The Founding Father's (Dr. Sun Yat-Sen's) Will (國父遺囑)
35 X 80cm in Regular Script (楷書)
This is the will of Dr. Sun Yat-Sen (孫中山, 1866-1925), who is the first president and founding father of the Republic of China (中華民國
), presently democratic China in Taiwan. The original will was written on February 20, 1925, and reflected China's reform was not fully completed when he died of liver cancer in Beijing. Dr. Sun is still one of the most admired Chinese revolutionaries in contemporary Chinese history and is considered as the "Father of the Nation"(1
). He instigated several uprisings during the late Qing Dynasty period (1890's to early 1900's) and his influence played a significant role in the eventual success in overthrowing the Qing Emperor Puyi in 1911. He is also the chief architect and proponent of the "Three Principles of the People (三民主義)" which still has a wide influence on today's Chinese as well as other Asian governments (2
"For forty years I have devoted myself to the cause of the National Revolution with but one end in view, the elevation of China to a position of freedom and equality among the nations. My experiences during these forty years have firmly convinced me that to attain this goal we must bring about a thorough awakening of our own people and ally ourselves in a common struggle with those peoples of the world who treat us on the basis of equality.

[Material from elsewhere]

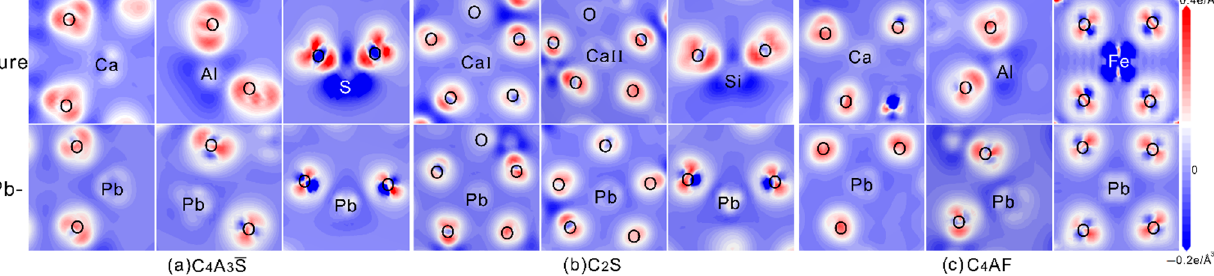
Figure 6. Electron density difference (EDD) of pristine and Pb-doped minerals of SAC clinker: ( a ) C 4 A 3 S(cid:3364) , ( b ) C 2 S and ( c ) C 4 AF. The blue and red isosurfaces stand for electron accumulation and reduction, respectively.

The work of the Revolution is not yet done. Let all our comrades follow my Plans for National Reconstruction, Fundamentals of National Reconstruction, Three Principles of the People, and The Manifesto of the First National Convention of the Kuomintang, and strive on for their consummation. Above all, our recent declarations in favor of the convocation of a National Convention and abolition of unequal treaties should be carried into effect with the least possible delay. This is my heartfelt charge to you." (3)

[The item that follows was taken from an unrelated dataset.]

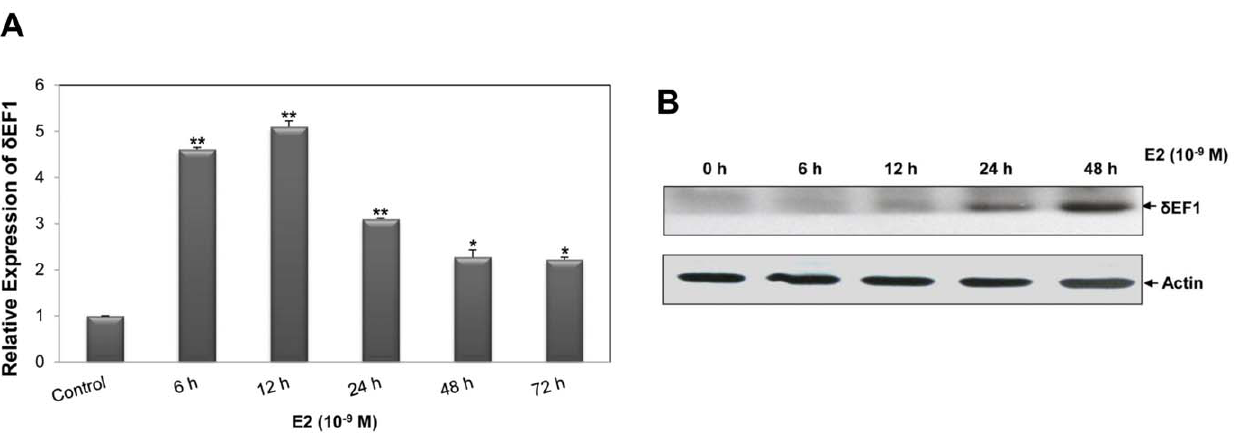
Figure 1. E2 treatment up-regulates d EF1 expression in MCF-7 cells. A. MCF-7 cells were treated with 10 2 9 M E2 at the indicated time points. The up-regulation of d EF1 mRNA was verified by Q-PCR. GAPDH was used to normalize the d EF1 level. * indicates p , 0.05 in unpaired Student’s t-test compared with the control. ** indicates p , 0.01 in unpaired Student’s t-test compared with control. The data represent three independent experiments. B. MCF-7 cells were treated with 10 2 9 M E2 at the indicated time points. The expression of d EF1 protein was verified by Western Blot. Actin was used to normalize the d EF1 level.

Almost one hundred years have passed since Dr. Sun died writing "The work of the Revolution is not yet done" and "bring about a thorough awakening of our own people". Looking at today's communist China in Mainland, it is hard to determine whether her people has truly "awaken" and it is equally hard to ascertain whether the democratic reforms that Dr. Sun envisioned had truly taken place. Sadly, both are irrelevant in today's fast-paced materialistic world, since almost everyone is looking for quick profits with only a few asking questions, and even fewer recalling Dr. Sun's ideologies.